BMI Seminar // Nick Robinson: Hippocampal sequences in temporal association memory and information transfer

I will briefly present two projects which utilize the combination of targeted optogenetics and 2-photon calcium imaging to explore the role of hippocampal activity sequences in the formation of episodic memories and their importance for the transmission of information to downstream brain regions. Associating events across time is essential for the formation of episodic memories. The hippocampus may support this ability by generating neural activity sequences which facilitate the encoding of new experiences. Using two-photon calcium imaging, we recorded CA1 activity sequences in mice during an olfactory delayed paired-associates task. Sequences tiled the delay more evenly in running mice and reorganized across learning, progressively tiling the delay more evenly, which correlated with faster learning of new associations. Next, we utilized holographic two-photon optogenetics to drive sequences across the delay during learning.
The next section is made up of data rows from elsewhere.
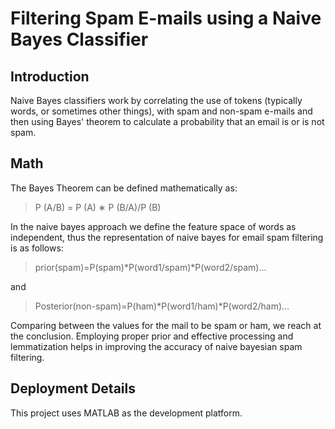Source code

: # Filtering Spam E-mails using a Naive Bayes Classifier

## Introduction
Naive Bayes classifiers work by correlating the use of tokens (typically words, or sometimes other things), with spam and non-spam e-mails and then using Bayes' theorem to calculate a probability that an email is or is not spam.

## Math
The Bayes Theorem can be defined mathematically as:

> P (A/B) = P (A) ∗ P (B/A)/P (B)

In the naive bayes approach we define the feature space of words as independent, thus the representation of naive bayes for email spam filtering is as follows:
> prior(spam)=P(spam)*P(word1/spam)*P(word2/spam)...

and

> Posterior(non-spam)=P(ham)*P(word1/ham)*P(word2/ham)...

Comparing between the values for the mail to be spam or ham, we reach at the conclusion. 
Employing proper prior and effective processing and lemmatization helps in improving the accuracy of naive bayesian spam filtering.

## Deployment Details
This project uses MATLAB as the development platform.
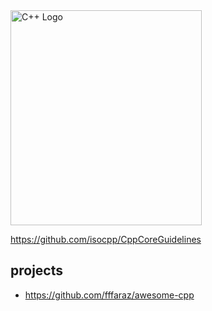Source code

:<img src="https://raw.githubusercontent.com/isocpp/logos/master/cpp_logo.png" alt="C++ Logo" width="306" height="344" />


https://github.com/isocpp/CppCoreGuidelines


## projects
- https://github.com/fffaraz/awesome-cpp
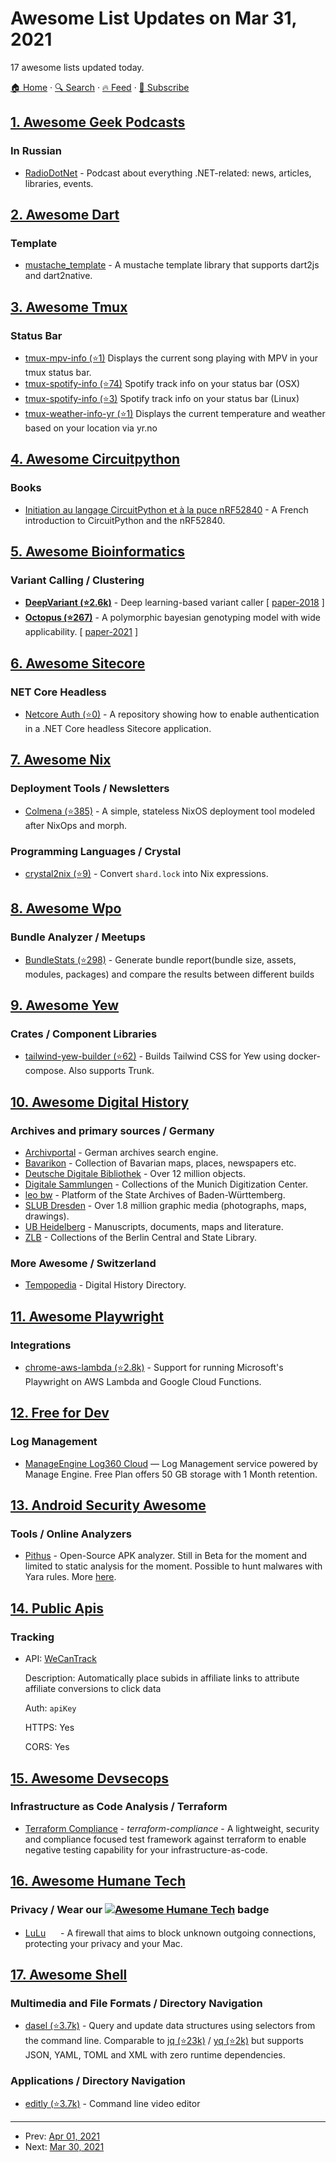 # Awesome List Updates on Mar 31, 2021

17 awesome lists updated today.

[🏠 Home](/README.md) · [🔍 Search](https://www.trackawesomelist.com/search/) · [🔥 Feed](https://www.trackawesomelist.com/rss.xml) · [📮 Subscribe](https://trackawesomelist.us17.list-manage.com/subscribe?u=d2f0117aa829c83a63ec63c2f&id=36a103854c)



## [1. Awesome Geek Podcasts](/content/ayr-ton/awesome-geek-podcasts/README.md)

### In Russian

*   [RadioDotNet](https://radio.dotnet.ru) - Podcast about everything .NET-related: news, articles, libraries, events.

## [2. Awesome Dart](/content/yissachar/awesome-dart/README.md)

### Template

*   [mustache\_template](https://pub.dev/packages/mustache_template) - A mustache template library that supports dart2js and dart2native.

## [3. Awesome Tmux](/content/rothgar/awesome-tmux/README.md)

### Status Bar

*   [tmux-mpv-info (⭐1)](https://github.com/Feqzz/tmux-mpv-info) Displays the current song playing with MPV in your tmux status bar.
*   [tmux-spotify-info (⭐74)](https://github.com/jdxcode/tmux-spotify-info) Spotify track info on your status bar (OSX)
*   [tmux-spotify-info (⭐3)](https://github.com/Feqzz/tmux-spotify-info) Spotify track info on your status bar (Linux)
*   [tmux-weather-info-yr (⭐1)](https://github.com/Feqzz/tmux-weather-info-yr) Displays the current temperature and weather based on your location via yr.no

## [4. Awesome Circuitpython](/content/adafruit/awesome-circuitpython/README.md)

### Books

*   [Initiation au langage CircuitPython et à la puce nRF52840](https://www.elektor.fr/initiation-au-langage-circuitpython-et-a-la-puce-nrf52840) - A French introduction to CircuitPython and the nRF52840.

## [5. Awesome Bioinformatics](/content/danielecook/Awesome-Bioinformatics/README.md)

### Variant Calling / Clustering

*   **[DeepVariant (⭐2.6k)](https://github.com/google/deepvariant)** - Deep learning-based variant caller \[ [paper-2018](https://rdcu.be/7Dhl) ]
*   **[Octopus (⭐267)](https://github.com/luntergroup/octopus)** - A polymorphic bayesian genotyping model with wide applicability. \[ [paper-2021](https://www.nature.com/articles/s41587-021-00861-3) ]

## [6. Awesome Sitecore](/content/MartinMiles/awesome-sitecore/README.md)

### NET Core Headless

*   [Netcore Auth (⭐0)](https://github.com/robearlam/sitecore-netcore-auth) - A repository showing how to enable authentication in a .NET Core headless Sitecore application.

## [7. Awesome Nix](/content/nix-community/awesome-nix/README.md)

### Deployment Tools / Newsletters

*   [Colmena (⭐385)](https://github.com/zhaofengli/colmena) - A simple, stateless NixOS deployment tool modeled after NixOps and morph.

### Programming Languages / Crystal

*   [crystal2nix (⭐9)](https://github.com/nix-community/crystal2nix) - Convert `shard.lock` into Nix expressions.

## [8. Awesome Wpo](/content/davidsonfellipe/awesome-wpo/README.md)

### Bundle Analyzer / Meetups

*   [BundleStats (⭐298)](https://github.com/relative-ci/bundle-stats) - Generate bundle report(bundle size, assets, modules, packages) and compare the results between different builds

## [9. Awesome Yew](/content/jetli/awesome-yew/README.md)

### Crates / Component Libraries

*   [tailwind-yew-builder (⭐62)](https://github.com/matiu2/tailwind-yew-builder) - Builds Tailwind CSS for Yew using docker-compose. Also supports Trunk.

## [10. Awesome Digital History](/content/maehr/awesome-digital-history/README.md)

### Archives and primary sources / Germany

*   [Archivportal](https://www.archivportal-d.de/) - German archives search engine.
*   [Bavarikon](https://www.bavarikon.de/) - Collection of Bavarian maps, places, newspapers etc.
*   [Deutsche Digitale Bibliothek](https://www.deutsche-digitale-bibliothek.de/) - Over 12 million objects.
*   [Digitale Sammlungen](https://www.digitale-sammlungen.de/) - Collections of the Munich Digitization Center.
*   [leo bw](https://www.leo-bw.de/) - Platform of the State Archives of Baden-Württemberg.
*   [SLUB Dresden](https://digital.slub-dresden.de/kollektionen/) - Over 1.8 million graphic media (photographs, maps, drawings).
*   [UB Heidelberg](https://www.ub.uni-heidelberg.de/helios/digi/digilit.html) - Manuscripts, documents, maps and literature.
*   [ZLB](https://digital.zlb.de/) - Collections of the Berlin Central and State Library.

### More Awesome / Switzerland

*   [Tempopedia](https://tempopedia.org/) - Digital History Directory.

## [11. Awesome Playwright](/content/mxschmitt/awesome-playwright/README.md)

### Integrations

*   [chrome-aws-lambda (⭐2.8k)](https://github.com/alixaxel/chrome-aws-lambda#usage-with-playwright) - Support for running Microsoft's Playwright on AWS Lambda and Google Cloud Functions.

## [12. Free for Dev](/content/ripienaar/free-for-dev/README.md)

### Log Management

*   [ManageEngine Log360 Cloud](https://www.manageengine.com/cloud-log-management) — Log Management service powered by Manage Engine. Free Plan offers 50 GB storage with 1 Month retention.

## [13. Android Security Awesome](/content/ashishb/android-security-awesome/README.md)

### Tools / Online Analyzers

*   [Pithus](https://beta.pithus.org/) - Open-Source APK analyzer. Still in Beta for the moment and limited to static analysis for the moment. Possible to hunt malwares with Yara rules. More [here](https://beta.pithus.org/about/).

## [14. Public Apis](/content/public-apis/public-apis/README.md)

### Tracking

- API: [WeCanTrack](https://docs.wecantrack.com)

  Description: Automatically place subids in affiliate links to attribute affiliate conversions to click data

  Auth: `apiKey`

  HTTPS: Yes

  CORS: Yes



## [15. Awesome Devsecops](/content/TaptuIT/awesome-devsecops/README.md)

### Infrastructure as Code Analysis / Terraform

*   [Terraform Compliance](https://terraform-compliance.com/) - *terraform-compliance* - A lightweight, security and compliance focused test framework against terraform to enable negative testing capability for your infrastructure-as-code.

## [16. Awesome Humane Tech](/content/humanetech-community/awesome-humane-tech/README.md)

### Privacy / Wear our   [![Awesome Humane Tech](https://raw.githubusercontent.com/humanetech-community/awesome-humane-tech/main/humane-tech-badge.svg?sanitize=true)](https://github.com/humanetech-community/awesome-humane-tech)   badge

*   [LuLu](https://objective-see.com/products/lulu.html) [<img src="https://raw.githubusercontent.com/humanetech-community/awesome-humane-tech/main/logo/github.svg?sanitize=true" width="16"/>](https://github.com/objective-see/LuLu) - A firewall that aims to block unknown outgoing connections, protecting your privacy and your Mac.

## [17. Awesome Shell](/content/alebcay/awesome-shell/README.md)

### Multimedia and File Formats / Directory Navigation

*   [dasel (⭐3.7k)](https://github.com/tomwright/dasel) - Query and update data structures using selectors from the command line. Comparable to [jq (⭐23k)](https://github.com/stedolan/jq) / [yq (⭐2k)](https://github.com/kislyuk/yq) but supports JSON, YAML, TOML and XML with zero runtime dependencies.

### Applications / Directory Navigation

*   [editly (⭐3.7k)](https://github.com/mifi/editly) - Command line video editor

---

- Prev: [Apr 01, 2021](/content/2021/04/01/README.md)
- Next: [Mar 30, 2021](/content/2021/03/30/README.md)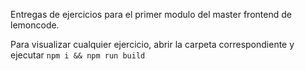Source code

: Entregas de ejercicios para el primer modulo del master frontend de lemoncode.

Para visualizar cualquier ejercicio, abrir la carpeta correspondiente y ejecutar `npm i && npm run build`
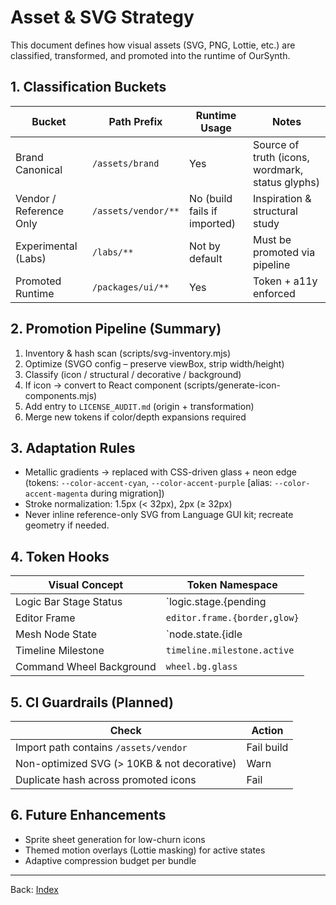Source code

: # Asset & SVG Strategy

This document defines how visual assets (SVG, PNG, Lottie, etc.) are classified, transformed, and promoted into the runtime of OurSynth.

## 1. Classification Buckets
| Bucket | Path Prefix | Runtime Usage | Notes |
|--------|-------------|---------------|-------|
| Brand Canonical | `/assets/brand` | Yes | Source of truth (icons, wordmark, status glyphs) |
| Vendor / Reference Only | `/assets/vendor/**` | No (build fails if imported) | Inspiration & structural study |
| Experimental (Labs) | `/labs/**` | Not by default | Must be promoted via pipeline |
| Promoted Runtime | `/packages/ui/**` | Yes | Token + a11y enforced |

## 2. Promotion Pipeline (Summary)
1. Inventory & hash scan (scripts/svg-inventory.mjs)
2. Optimize (SVGO config – preserve viewBox, strip width/height)
3. Classify (icon / structural / decorative / background)
4. If icon → convert to React component (scripts/generate-icon-components.mjs)
5. Add entry to `LICENSE_AUDIT.md` (origin + transformation)
6. Merge new tokens if color/depth expansions required

## 3. Adaptation Rules
- Metallic gradients → replaced with CSS-driven glass + neon edge (tokens: `--color-accent-cyan`, `--color-accent-purple` [alias: `--color-accent-magenta` during migration])
- Stroke normalization: 1.5px (< 32px), 2px (≥ 32px)
- Never inline reference-only SVG from Language GUI kit; recreate geometry if needed.

## 4. Token Hooks
| Visual Concept | Token Namespace |
|----------------|-----------------|
| Logic Bar Stage Status | `logic.stage.{pending|active|done}` |
| Editor Frame | `editor.frame.{border,glow}` |
| Mesh Node State | `node.state.{idle|running|error}` |
| Timeline Milestone | `timeline.milestone.active` |
| Command Wheel Background | `wheel.bg.glass` |

## 5. CI Guardrails (Planned)
| Check | Action |
|-------|--------|
| Import path contains `/assets/vendor` | Fail build |
| Non-optimized SVG (> 10KB & not decorative) | Warn |
| Duplicate hash across promoted icons | Fail |

## 6. Future Enhancements
- Sprite sheet generation for low-churn icons
- Themed motion overlays (Lottie masking) for active states
- Adaptive compression budget per bundle

---
Back: [Index](./index.md)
Photostimulation revealed a suppressive surround functional connectivity profile in CA1 and led to imprinting of stimulated neurons into the endogenous sequences, causing photoactivated neurons to encode the new experience. Determining how specific features of neural activity patterns are utilized by downstream circuits requires the ability to perform targeted manipulations with high-fidelity downstream readout. We developed a strategy combining all-optical interrogation with simultaneous high density electrophysiological recordings from multiple brain areas in awake mice. We use this approach to demonstrate that the temporal order of optogenetically driven place cell reactivation sequences differentially impacts activity downstream.